The player takes control of a Japanese martial artist named Ryu, who competes in an international martial arts tournament to prove his strength. The second player takes control of Ryu's former training partner and rival Ken, who challenges Ryu in the game's 2-player matches. Normally the player takes control of Ryu in the single-player mode, however if the player controlling Ken defeats Ryu in a 2-player match, then the winning player will play the remainder of the game as Ken. The differences between the characters are mainly aesthetic, as both of them have the same moves and techniques.
The single-player mode consists of a series of battles against ten opponents from five different nations. At the beginning of the game, the player can choose the country where their first match will take place, with available choices of Japan or the United States, as well as China or England, depending on the DIP switch setting. The player will then proceed to fight against the nation's two representing opponents before proceeding to the next country. In addition to the regular battles, there also two types of bonus games which player can compete for additional points, including a table breaking and brick breaking bonus games. After defeating the initial eight, the player will travel to Thailand to fight against the final two opponents.
Street Fighter was directed by Takashi Nishiyama and planned by Hiroshi Matsumoto, who both previously worked on the overhead beat 'em up Avengers. The two men would leave Capcom after the production of the game and were employed by SNK, developing most of their fighting games.

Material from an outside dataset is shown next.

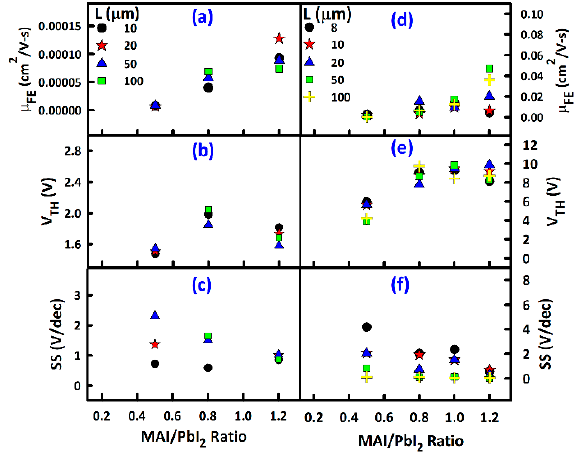
Figure 9. Extracted TFT parameters. ( a–c ) P-type and ( d–f ) n-type.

There were two different arcade cabinet versions of the game: a Regular version, which was sold as a tabletop cabinet in Japan and as an upright overseas, that featured the same six button configuration later used in Street Fighter II and a Deluxe cabinet that features two-pressure sensitive pads. The pressure-sensitive pads determine the strength and speed of the player's attacks based on how hard they were pressed. In the American and Worldwide versions of the game, Ryu's and Ken's voices were dubbed so that they yelled the names of their moves in English. The localizations of the subsequent games left the characters' voices in their original Japanese language.

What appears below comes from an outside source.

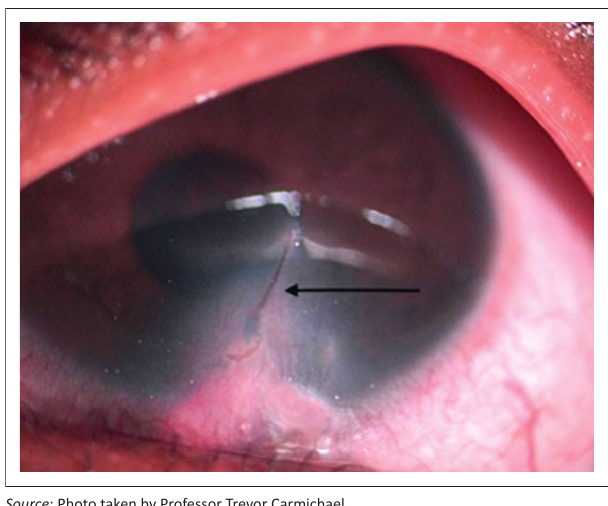
FIGURE 1: Retained bee stinger in the cornea (black arrow) with adjacent inflammatory limbal nodule and conjunctival inflammation.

Street Fighter was ported under the changed title Fighting Street for the TurboGrafx-CD and released in 1988 with an arranged soundtrack. Due to the lack of a six-button controller available for the TurboGrafx-16 at the time this version was released, the strength level of the attacks were determined by how long either of the action buttons were held down.
This version was published by NEC Avenue in North America and Hudson Soft in Japan and was developed by Alfa System and is now available on the Virtual Console for Nintendo's Wii console. Versions of Street Fighters for the Commodore 64, ZX Spectrum, Amstrad CPC, DOS, Amiga, and Atari ST were published by U.S. Gold in 1988 in Europe. These ports were developed by Tiertex. An emulation of the original arcade version is featured in Capcom Arcade Hits Volume 1 for Windows PC, Capcom Classics Collection Remixed for the PlayStation Portable, and Capcom Classics Collection Vol. 2 for the PlayStation 2 and Xbox.